• TASK STATEMENT: Copy the records below in full, keeping each word as it is but omitting the pictures.

• RECORDS FOR THE TASK:
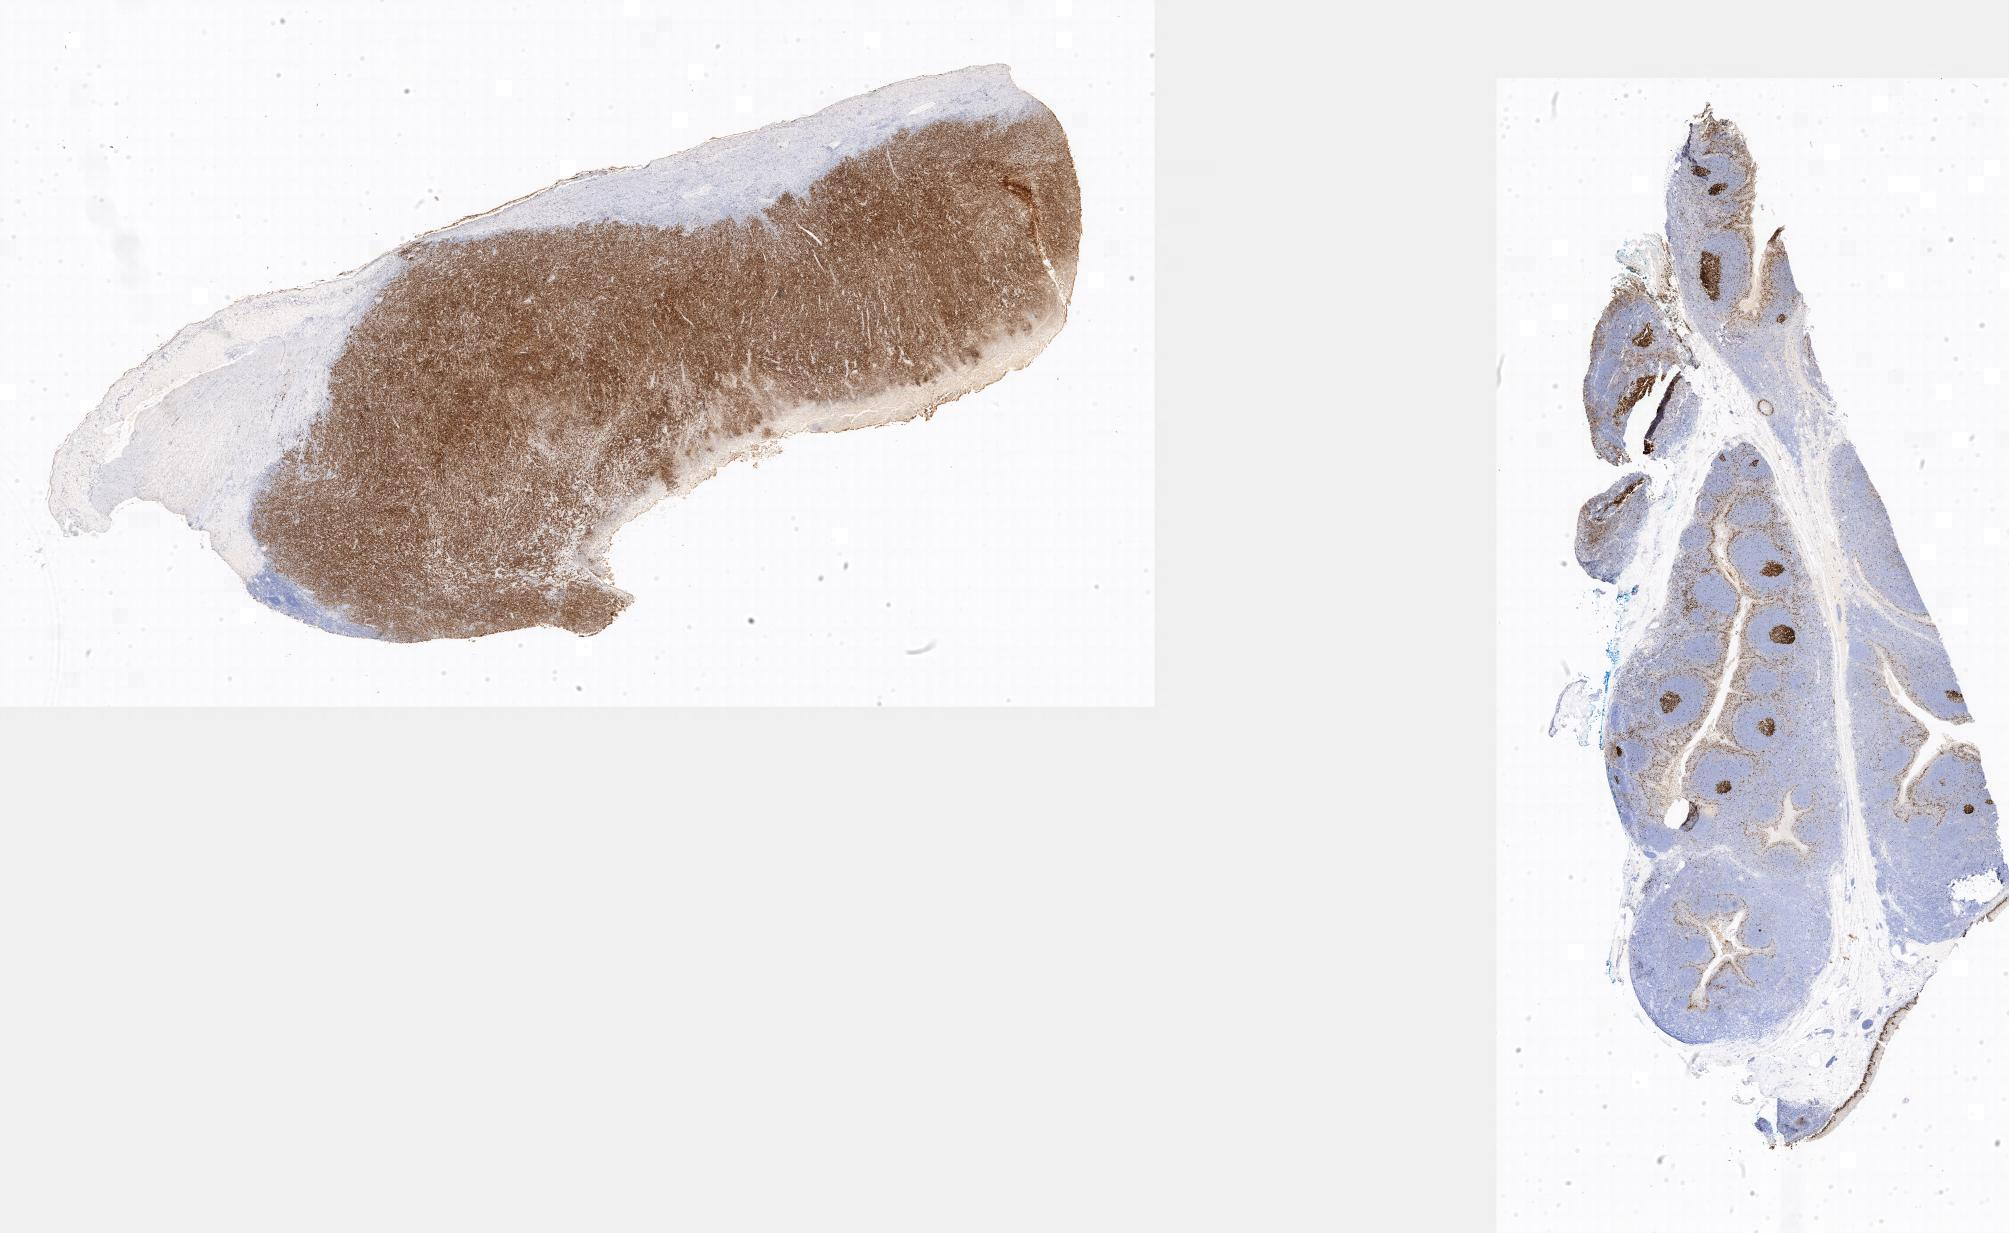
Immunohistochemistry (IHC) whole-slide image stained for Ki-67, shown as a low-resolution overview of the whole scanned area. Tumor tissue. Anatomic site: small intestine. Male, age 3 years at initial diagnosis.
Diagnosis: Burkitt lymphoma, NOS.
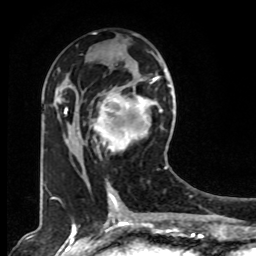
Breast MRI, one axial slice; position 38 of 80 along the scan axis; cropped to one breast; dynamic contrast-enhanced series, time point 2 of 8 at this slice position (early post-contrast); 1.5 T; TE 4.2 ms, TR 7 ms; 2 mm slice thickness; 256 × 256 image matrix. Female patient.
Annotated regions visible in this slice (semi-automatic segmentation, software-assisted and operator-edited):
- enhancing-tissue mask used for the functional tumour volume (all voxels passing the contrast-enhancement thresholds inside the analysis volume; usually the tumour): bounding box <78,73,167,169> (left, top, right, bottom; pixels)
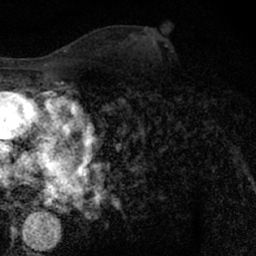
Breast MRI (dynamic contrast-enhanced), one axial slice; slice 36 of 66 in the series (ordered by position); cropped to one breast; dynamic contrast-enhanced series, time point 2 of 7 at this slice position (early post-contrast); 1.5 T; TE 3 ms, TR 6.3 ms; 2.4 mm slice thickness; 256 × 256 image matrix, field of view 140 × 140 mm. Female patient.
Outlined on this slice (semi-automatic segmentation, software-assisted and operator-edited):
- enhancing-tissue mask used for the functional tumour volume (all voxels passing the contrast-enhancement thresholds inside the analysis volume; usually the tumour): bounding box <155,63,210,126> (left, top, right, bottom; pixels)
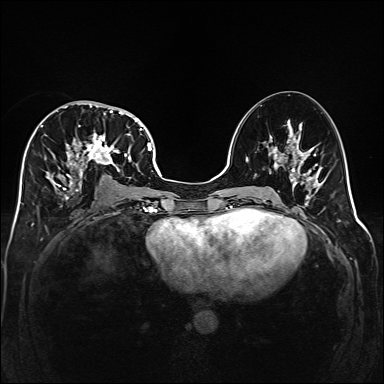
Breast MRI (dynamic contrast-enhanced), one axial slice. Position 81 of 160 along the scan axis. Dynamic contrast-enhanced series, time point 2 of 6 at this slice position (early post-contrast). 1.5 T. TE 2.3 ms, TR 5.2 ms. 1 mm slice thickness. 384 × 384 image matrix, field of view 320 × 320 mm. Female patient.
Structures marked on this image (semi-automatically segmented with operator editing):
- enhancing-tissue mask used for the functional tumour volume (all voxels passing the contrast-enhancement thresholds inside the analysis volume; usually the tumour): box from (x=40, y=102) to (x=141, y=199) px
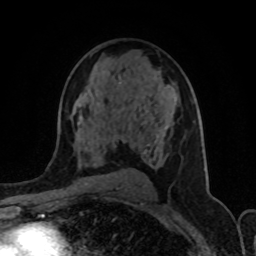
Breast MRI (dynamic contrast-enhanced), one axial slice; position 53 of 80 along the scan axis; cropped to one breast; dynamic contrast-enhanced series, time point 2 of 8 at this slice position (early post-contrast); 1.5 T; TE 4.2 ms, TR 7 ms; 256 × 256 image matrix, field of view 155 × 155 mm. Female patient.
Outlined on this slice (semi-automatic segmentation, software-assisted and operator-edited):
- enhancing-tissue mask used for the functional tumour volume (all voxels passing the contrast-enhancement thresholds inside the analysis volume; usually the tumour): box from (x=79, y=77) to (x=169, y=155) px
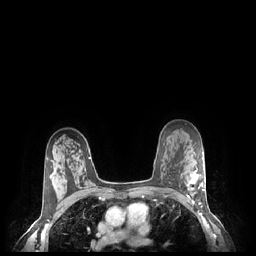
Breast MRI (dynamic contrast-enhanced), one axial slice. Slice 158 of 248 in the series (ordered by position). Dynamic contrast-enhanced series, time point 2 of 7 at this slice position (early post-contrast). 1.5 T. TE 1.9 ms, TR 4.1 ms. 256 × 256 image matrix. Female patient.
Outlined on this slice (semi-automatic segmentation, software-assisted and operator-edited):
- enhancing-tissue mask used for the functional tumour volume (all voxels passing the contrast-enhancement thresholds inside the analysis volume; usually the tumour): bounding box [x1, y1, x2, y2] px = [187, 169, 205, 204]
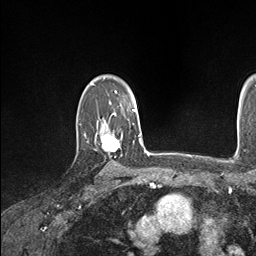
Breast MRI (dynamic contrast-enhanced), one axial slice; position 120 of 146 along the scan axis; cropped to one breast; dynamic contrast-enhanced series, time point 2 of 7 at this slice position (early post-contrast); 1.5 T; TE 1.5 ms, TR 4.1 ms; 1.1 mm slice thickness; 256 × 256 image matrix, field of view 213 × 213 mm. Female patient.
Outlined on this slice (semi-automatically segmented with operator editing):
- enhancing-tissue mask used for the functional tumour volume (all voxels passing the contrast-enhancement thresholds inside the analysis volume; usually the tumour): bounding box (x1, y1, x2, y2) in pixels: (85, 133, 120, 152)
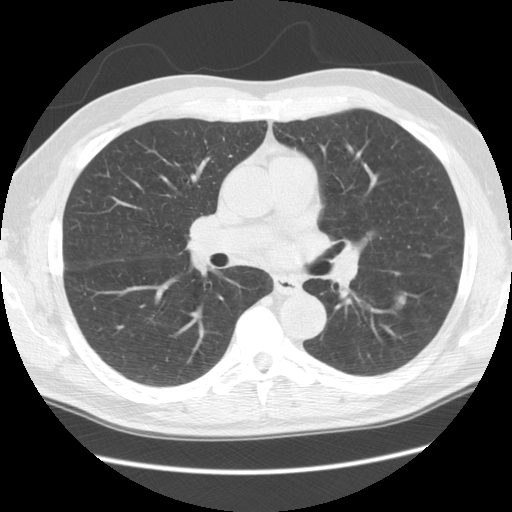
Axial slice from a low-dose chest CT screening exam; third annual screen; lung window (W 1500 / L -600 HU); 2.5 mm slice thickness; standard (soft-tissue) reconstruction kernel (STANDARD). Male participant, aged 60 years at enrolment. Current smoker at enrolment.
• Lesion marked by an expert reader, bounding box <381,288,418,319> (left, top, right, bottom; pixels).
• The screening reader recorded 5 non-calcified nodules or masses ≥4 mm on this exam; which of them this box marks is not recorded.
• Official screen result: positive, other.
• Participant outcome: lung cancer diagnosed 153 days after this screen — large cell neuroendocrine carcinoma, left lower lobe, poorly differentiated (G3), stage IB (AJCC 6th edition), 33 mm at pathology.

• YOUR SOLUTION:
Immunohistochemistry (IHC) whole-slide image stained for Ki-67, shown as a low-resolution overview of the whole scanned area. Tumor tissue. Anatomic site: small intestine. Male, age 3 years at initial diagnosis.
Diagnosis: Burkitt lymphoma, NOS.
Breast MRI, one axial slice; position 38 of 80 along the scan axis; cropped to one breast; dynamic contrast-enhanced series, time point 2 of 8 at this slice position (early post-contrast); 1.5 T; TE 4.2 ms, TR 7 ms; 2 mm slice thickness; 256 × 256 image matrix. Female patient.
Annotated regions visible in this slice (semi-automatic segmentation, software-assisted and operator-edited):
- enhancing-tissue mask used for the functional tumour volume (all voxels passing the contrast-enhancement thresholds inside the analysis volume; usually the tumour): bounding box <78,73,167,169> (left, top, right, bottom; pixels)
Breast MRI (dynamic contrast-enhanced), one axial slice; slice 36 of 66 in the series (ordered by position); cropped to one breast; dynamic contrast-enhanced series, time point 2 of 7 at this slice position (early post-contrast); 1.5 T; TE 3 ms, TR 6.3 ms; 2.4 mm slice thickness; 256 × 256 image matrix, field of view 140 × 140 mm. Female patient.
Outlined on this slice (semi-automatic segmentation, software-assisted and operator-edited):
- enhancing-tissue mask used for the functional tumour volume (all voxels passing the contrast-enhancement thresholds inside the analysis volume; usually the tumour): bounding box <155,63,210,126> (left, top, right, bottom; pixels)
Breast MRI (dynamic contrast-enhanced), one axial slice. Position 81 of 160 along the scan axis. Dynamic contrast-enhanced series, time point 2 of 6 at this slice position (early post-contrast). 1.5 T. TE 2.3 ms, TR 5.2 ms. 1 mm slice thickness. 384 × 384 image matrix, field of view 320 × 320 mm. Female patient.
Structures marked on this image (semi-automatically segmented with operator editing):
- enhancing-tissue mask used for the functional tumour volume (all voxels passing the contrast-enhancement thresholds inside the analysis volume; usually the tumour): box from (x=40, y=102) to (x=141, y=199) px
Breast MRI (dynamic contrast-enhanced), one axial slice; position 53 of 80 along the scan axis; cropped to one breast; dynamic contrast-enhanced series, time point 2 of 8 at this slice position (early post-contrast); 1.5 T; TE 4.2 ms, TR 7 ms; 256 × 256 image matrix, field of view 155 × 155 mm. Female patient.
Outlined on this slice (semi-automatic segmentation, software-assisted and operator-edited):
- enhancing-tissue mask used for the functional tumour volume (all voxels passing the contrast-enhancement thresholds inside the analysis volume; usually the tumour): box from (x=79, y=77) to (x=169, y=155) px
Breast MRI (dynamic contrast-enhanced), one axial slice. Slice 158 of 248 in the series (ordered by position). Dynamic contrast-enhanced series, time point 2 of 7 at this slice position (early post-contrast). 1.5 T. TE 1.9 ms, TR 4.1 ms. 256 × 256 image matrix. Female patient.
Outlined on this slice (semi-automatic segmentation, software-assisted and operator-edited):
- enhancing-tissue mask used for the functional tumour volume (all voxels passing the contrast-enhancement thresholds inside the analysis volume; usually the tumour): bounding box [x1, y1, x2, y2] px = [187, 169, 205, 204]
Breast MRI (dynamic contrast-enhanced), one axial slice; position 120 of 146 along the scan axis; cropped to one breast; dynamic contrast-enhanced series, time point 2 of 7 at this slice position (early post-contrast); 1.5 T; TE 1.5 ms, TR 4.1 ms; 1.1 mm slice thickness; 256 × 256 image matrix, field of view 213 × 213 mm. Female patient.
Outlined on this slice (semi-automatically segmented with operator editing):
- enhancing-tissue mask used for the functional tumour volume (all voxels passing the contrast-enhancement thresholds inside the analysis volume; usually the tumour): bounding box (x1, y1, x2, y2) in pixels: (85, 133, 120, 152)
Axial slice from a low-dose chest CT screening exam; third annual screen; lung window (W 1500 / L -600 HU); 2.5 mm slice thickness; standard (soft-tissue) reconstruction kernel (STANDARD). Male participant, aged 60 years at enrolment. Current smoker at enrolment.
• Lesion marked by an expert reader, bounding box <381,288,418,319> (left, top, right, bottom; pixels).
• The screening reader recorded 5 non-calcified nodules or masses ≥4 mm on this exam; which of them this box marks is not recorded.
• Official screen result: positive, other.
• Participant outcome: lung cancer diagnosed 153 days after this screen — large cell neuroendocrine carcinoma, left lower lobe, poorly differentiated (G3), stage IB (AJCC 6th edition), 33 mm at pathology.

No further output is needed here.